* WHAT THE EXERCISE ASKS: Write out word for word the part of the opinion on res ipsa loquitur that begins at "The defendant produced" and stops after "of the solvent.".

The only question presented for our determination is whether the doctrine of res ipsa loquitur is applicable.

It appears from the agreed statement of fact that the plaintiff was the owner of a Buick sedan. He testified that on Saturday, June 26, 1948, he purchased a can of "Motor Tune-Up," a solvent manufactured and canned by the defendant. The following morning, allowing his car to run, he applied some of the solvent to his automobile, in accordance *257 with the directions on the can. He then permitted the motor to cool off for about 20 minutes, and when he started the motor again, there was an immediate explosion damaging the entire motor. He further testified that the vehicle had been "tuned up" about a week before the explosion, and he was told by the mechanic that with the exception of some carbon which existed in the motor, "it had been running exceptionally fine." It was stipulated that plaintiff's wife would testify the same as plaintiff. The plaintiff had testified unequivocally that the motor had given no indication of being defective at any time previous to the introduction of this solvent into the motor.

The defendant produced as witnesses two chemists. The first testified that he secured a portion of the contents of the can from plaintiff and made a test to compare the product as against the usual product manufactured. He stated that he knew of nothing in the product which could have caused the explosion. The second chemist outlined the care and caution used by the defendant in the preparation and canning of the solvent.

The remaining witness called by the defendant was an automobile mechanic who, in answer to hypothetical questions, attempted to give his opinion as to what might have caused the explosion. He was not familiar with plaintiff's automobile.

The doctrine of res ipsa loquitur is a rule of evidence that is designed to secure a just consideration of cases involving injury or damage to those who suffer them through unusual or extraordinary circumstances. It comes into application where the court finds that due to the fact that knowledge concerning the cause of the accident is peculiarly within the possession of the defendant, the plaintiff is unable to produce proof of the specific act of negligence involved. Markowitz v. Liebert & Obert, 23 N.J. Misc. 281 (Sup. Ct. 1945).

The doctrine of res ipsa loquitur has been discussed by our courts in numerous cases and has been applied in varying circumstances. It is applied where the instrumentality is shown to be under the management of the defendant or his *258 servants, and the accident is such as in the ordinary course of things does not happen if those who have the management use proper care. It affords reasonable evidence, in the absence of explanation by the defendant, that the accident arose from want of due care. Smith v. Kirby, 115 N.J.L. 225 (E. & A. 1935); Markowitz v. Liebert & Obert, supra; Cicero v. Nelson Transportation Co., Inc., 129 N.J.L. 493 (Sup. Ct. 1943).

The defendant, who was the manufacturer and canner of the solvent in this case, was for all purposes in exclusive control of the can and its contents, as the can was sealed and its contents were undisturbed until it reached the consumer's hands. See Rozumailski v. Philadelphia Coca-Cola Bottling Co., 296 Pa. 114, 145 A. 700 (Sup. Ct. of Pa. 1929); Dillon v. William S. Scull Co., 164 Pa. Super. 365, 64 A.2d 525 (Super. Ct. of Pa. 1949).

It was shown in the case under consideration that the automobile was operating properly until the solvent was applied. It was not shown that the contents were altered or disturbed in any way. On the contrary, plaintiff testified that he broke the seal immediately before he applied the solvent.

The manufacturer was obliged to use reasonable care in the manufacture and canning of its product. It is obvious that with the exercise of reasonable care, an explosion such as occurred here does not ordinarily result. It was permissible for the trier of fact to infer from the occurrence of the explosion want of such reasonable care. Taylor v. Berner, 7 N.J. Misc. 597 (Sup. Ct. 1929); reversed on other grounds, 106 N.J.L. 469 (E. & A. 1929); MacPherson v. Canada Dry Ginger Ale, Inc., 129 N.J.L. 365 (Sup. Ct. 1943). The court below committed no error in applying the doctrine of res ipsa loquitur to the facts of this case.

The judgment under review is affirmed.

* DATASET CONTENT:

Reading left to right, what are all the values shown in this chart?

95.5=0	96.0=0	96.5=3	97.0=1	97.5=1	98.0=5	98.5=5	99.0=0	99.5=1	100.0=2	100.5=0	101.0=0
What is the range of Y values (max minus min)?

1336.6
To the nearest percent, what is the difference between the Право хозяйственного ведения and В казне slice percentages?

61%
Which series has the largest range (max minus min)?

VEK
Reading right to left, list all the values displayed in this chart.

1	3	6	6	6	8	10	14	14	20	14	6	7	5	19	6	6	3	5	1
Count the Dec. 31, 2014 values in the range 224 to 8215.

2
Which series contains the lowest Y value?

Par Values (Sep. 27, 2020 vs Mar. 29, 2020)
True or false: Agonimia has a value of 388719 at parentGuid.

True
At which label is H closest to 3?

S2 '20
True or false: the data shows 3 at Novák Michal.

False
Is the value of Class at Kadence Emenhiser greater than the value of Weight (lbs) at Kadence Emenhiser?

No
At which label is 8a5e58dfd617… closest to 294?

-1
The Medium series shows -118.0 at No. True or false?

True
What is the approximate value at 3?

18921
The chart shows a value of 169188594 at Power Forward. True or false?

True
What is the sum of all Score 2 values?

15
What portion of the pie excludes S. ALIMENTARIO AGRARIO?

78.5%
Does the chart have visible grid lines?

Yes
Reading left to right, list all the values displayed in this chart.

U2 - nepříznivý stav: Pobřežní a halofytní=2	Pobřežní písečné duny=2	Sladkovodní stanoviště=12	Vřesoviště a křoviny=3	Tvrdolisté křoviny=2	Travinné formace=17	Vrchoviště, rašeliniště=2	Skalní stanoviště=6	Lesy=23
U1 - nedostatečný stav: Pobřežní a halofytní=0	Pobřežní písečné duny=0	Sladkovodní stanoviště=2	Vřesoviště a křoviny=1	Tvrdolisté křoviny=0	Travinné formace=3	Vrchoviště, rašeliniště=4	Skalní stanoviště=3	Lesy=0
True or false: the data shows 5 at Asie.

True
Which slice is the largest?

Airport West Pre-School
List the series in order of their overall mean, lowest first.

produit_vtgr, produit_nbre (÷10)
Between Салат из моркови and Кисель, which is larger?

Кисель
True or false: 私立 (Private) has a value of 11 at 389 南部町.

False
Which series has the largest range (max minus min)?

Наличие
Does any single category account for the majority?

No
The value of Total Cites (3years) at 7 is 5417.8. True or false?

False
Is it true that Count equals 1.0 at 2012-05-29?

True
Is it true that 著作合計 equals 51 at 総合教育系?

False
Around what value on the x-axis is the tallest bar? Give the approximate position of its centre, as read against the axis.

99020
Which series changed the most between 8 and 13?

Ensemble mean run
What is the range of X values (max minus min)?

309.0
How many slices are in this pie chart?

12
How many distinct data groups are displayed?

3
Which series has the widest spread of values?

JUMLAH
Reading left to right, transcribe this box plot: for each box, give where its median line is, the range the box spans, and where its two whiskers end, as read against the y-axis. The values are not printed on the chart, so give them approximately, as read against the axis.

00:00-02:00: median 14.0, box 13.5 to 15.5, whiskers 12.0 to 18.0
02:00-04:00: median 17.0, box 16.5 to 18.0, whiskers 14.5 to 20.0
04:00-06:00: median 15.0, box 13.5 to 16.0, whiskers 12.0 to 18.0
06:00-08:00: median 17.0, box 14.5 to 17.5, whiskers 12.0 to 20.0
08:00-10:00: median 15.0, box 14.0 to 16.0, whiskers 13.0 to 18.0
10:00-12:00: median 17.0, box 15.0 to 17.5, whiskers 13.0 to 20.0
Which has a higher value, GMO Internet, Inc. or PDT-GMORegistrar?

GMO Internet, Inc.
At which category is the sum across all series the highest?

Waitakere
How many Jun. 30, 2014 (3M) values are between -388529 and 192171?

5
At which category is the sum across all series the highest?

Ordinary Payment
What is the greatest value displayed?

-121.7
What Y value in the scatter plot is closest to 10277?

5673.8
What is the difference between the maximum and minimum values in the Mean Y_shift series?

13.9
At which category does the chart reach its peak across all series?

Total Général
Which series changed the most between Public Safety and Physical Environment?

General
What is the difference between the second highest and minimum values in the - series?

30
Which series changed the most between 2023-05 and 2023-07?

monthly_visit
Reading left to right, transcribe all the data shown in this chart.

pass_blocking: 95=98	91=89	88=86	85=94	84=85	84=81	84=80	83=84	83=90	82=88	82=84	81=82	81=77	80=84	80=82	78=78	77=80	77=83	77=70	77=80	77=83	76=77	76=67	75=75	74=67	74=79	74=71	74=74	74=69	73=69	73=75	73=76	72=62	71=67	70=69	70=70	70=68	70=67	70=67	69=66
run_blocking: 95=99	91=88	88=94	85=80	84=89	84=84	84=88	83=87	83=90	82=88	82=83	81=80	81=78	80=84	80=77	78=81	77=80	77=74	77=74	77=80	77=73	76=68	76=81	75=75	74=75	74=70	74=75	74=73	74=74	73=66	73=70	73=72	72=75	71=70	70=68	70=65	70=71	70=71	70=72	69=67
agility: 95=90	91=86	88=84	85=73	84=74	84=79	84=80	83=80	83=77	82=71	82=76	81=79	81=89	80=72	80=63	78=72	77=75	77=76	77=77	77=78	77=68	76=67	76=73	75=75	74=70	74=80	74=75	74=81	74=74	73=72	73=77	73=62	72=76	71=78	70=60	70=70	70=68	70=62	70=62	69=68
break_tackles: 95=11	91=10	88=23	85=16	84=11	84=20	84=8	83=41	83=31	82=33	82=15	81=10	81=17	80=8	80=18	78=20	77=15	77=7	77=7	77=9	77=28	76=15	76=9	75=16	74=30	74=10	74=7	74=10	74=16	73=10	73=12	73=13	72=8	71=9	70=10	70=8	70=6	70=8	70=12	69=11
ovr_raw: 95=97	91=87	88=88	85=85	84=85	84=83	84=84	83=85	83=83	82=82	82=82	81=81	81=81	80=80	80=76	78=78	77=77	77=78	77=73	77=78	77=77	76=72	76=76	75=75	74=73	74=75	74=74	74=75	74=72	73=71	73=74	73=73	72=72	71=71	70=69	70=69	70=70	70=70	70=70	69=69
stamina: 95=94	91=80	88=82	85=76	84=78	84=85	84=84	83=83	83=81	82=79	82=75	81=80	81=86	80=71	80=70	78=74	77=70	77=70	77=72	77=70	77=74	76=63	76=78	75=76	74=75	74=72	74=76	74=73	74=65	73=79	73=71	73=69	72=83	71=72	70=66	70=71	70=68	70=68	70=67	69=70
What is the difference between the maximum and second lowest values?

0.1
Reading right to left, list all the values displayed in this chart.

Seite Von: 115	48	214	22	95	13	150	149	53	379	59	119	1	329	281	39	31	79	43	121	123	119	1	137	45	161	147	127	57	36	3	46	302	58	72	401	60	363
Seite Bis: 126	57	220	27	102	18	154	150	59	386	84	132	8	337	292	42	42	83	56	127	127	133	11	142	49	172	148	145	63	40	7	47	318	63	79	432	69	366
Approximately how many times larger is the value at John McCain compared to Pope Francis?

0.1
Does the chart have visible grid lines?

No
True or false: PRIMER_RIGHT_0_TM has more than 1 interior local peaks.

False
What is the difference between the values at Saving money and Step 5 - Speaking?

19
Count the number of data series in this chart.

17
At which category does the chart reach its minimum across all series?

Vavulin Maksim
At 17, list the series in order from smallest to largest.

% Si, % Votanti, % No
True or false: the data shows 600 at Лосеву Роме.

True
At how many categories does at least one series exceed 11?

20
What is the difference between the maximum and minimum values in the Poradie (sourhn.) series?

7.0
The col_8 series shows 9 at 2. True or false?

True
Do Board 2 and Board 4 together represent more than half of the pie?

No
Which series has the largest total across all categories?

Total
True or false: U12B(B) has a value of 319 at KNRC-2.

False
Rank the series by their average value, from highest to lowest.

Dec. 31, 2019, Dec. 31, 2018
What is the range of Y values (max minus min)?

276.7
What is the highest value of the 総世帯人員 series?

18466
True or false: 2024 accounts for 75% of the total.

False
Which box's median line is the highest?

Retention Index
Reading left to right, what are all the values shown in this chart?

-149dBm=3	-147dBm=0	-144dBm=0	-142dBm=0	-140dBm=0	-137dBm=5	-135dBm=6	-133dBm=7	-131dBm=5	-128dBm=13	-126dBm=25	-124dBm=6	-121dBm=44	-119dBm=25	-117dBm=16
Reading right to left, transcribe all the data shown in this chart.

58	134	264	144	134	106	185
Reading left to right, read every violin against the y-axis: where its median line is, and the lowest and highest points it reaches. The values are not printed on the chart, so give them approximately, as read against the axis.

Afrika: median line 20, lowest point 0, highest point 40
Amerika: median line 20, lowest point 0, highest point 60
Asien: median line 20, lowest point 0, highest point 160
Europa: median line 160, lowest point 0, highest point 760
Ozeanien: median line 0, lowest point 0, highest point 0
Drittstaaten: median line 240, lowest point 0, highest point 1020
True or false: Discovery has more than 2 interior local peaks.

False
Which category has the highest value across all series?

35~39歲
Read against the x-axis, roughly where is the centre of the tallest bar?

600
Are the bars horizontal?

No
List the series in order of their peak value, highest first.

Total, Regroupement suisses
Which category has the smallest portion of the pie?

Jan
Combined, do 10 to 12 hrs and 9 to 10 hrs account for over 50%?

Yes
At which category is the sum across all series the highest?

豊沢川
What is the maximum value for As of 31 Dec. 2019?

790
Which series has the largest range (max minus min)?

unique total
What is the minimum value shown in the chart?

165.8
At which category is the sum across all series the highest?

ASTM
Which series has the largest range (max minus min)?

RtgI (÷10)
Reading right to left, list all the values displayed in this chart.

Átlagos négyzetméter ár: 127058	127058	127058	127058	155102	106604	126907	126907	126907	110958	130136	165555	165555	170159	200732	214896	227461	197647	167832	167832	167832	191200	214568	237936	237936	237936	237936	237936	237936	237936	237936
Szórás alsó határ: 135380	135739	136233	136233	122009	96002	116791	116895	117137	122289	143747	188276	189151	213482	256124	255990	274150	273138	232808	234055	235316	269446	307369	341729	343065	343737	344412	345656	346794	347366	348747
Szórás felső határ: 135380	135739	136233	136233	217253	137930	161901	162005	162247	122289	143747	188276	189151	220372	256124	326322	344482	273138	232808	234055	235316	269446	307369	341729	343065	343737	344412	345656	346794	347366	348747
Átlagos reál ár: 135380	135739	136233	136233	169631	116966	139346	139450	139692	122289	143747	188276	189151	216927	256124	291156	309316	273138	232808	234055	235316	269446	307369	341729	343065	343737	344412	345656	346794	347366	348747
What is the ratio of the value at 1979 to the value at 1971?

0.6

* FINISHED TASK:
The defendant produced as witnesses two chemists. The first testified that he secured a portion of the contents of the can from plaintiff and made a test to compare the product as against the usual product manufactured. He stated that he knew of nothing in the product which could have caused the explosion. The second chemist outlined the care and caution used by the defendant in the preparation and canning of the solvent.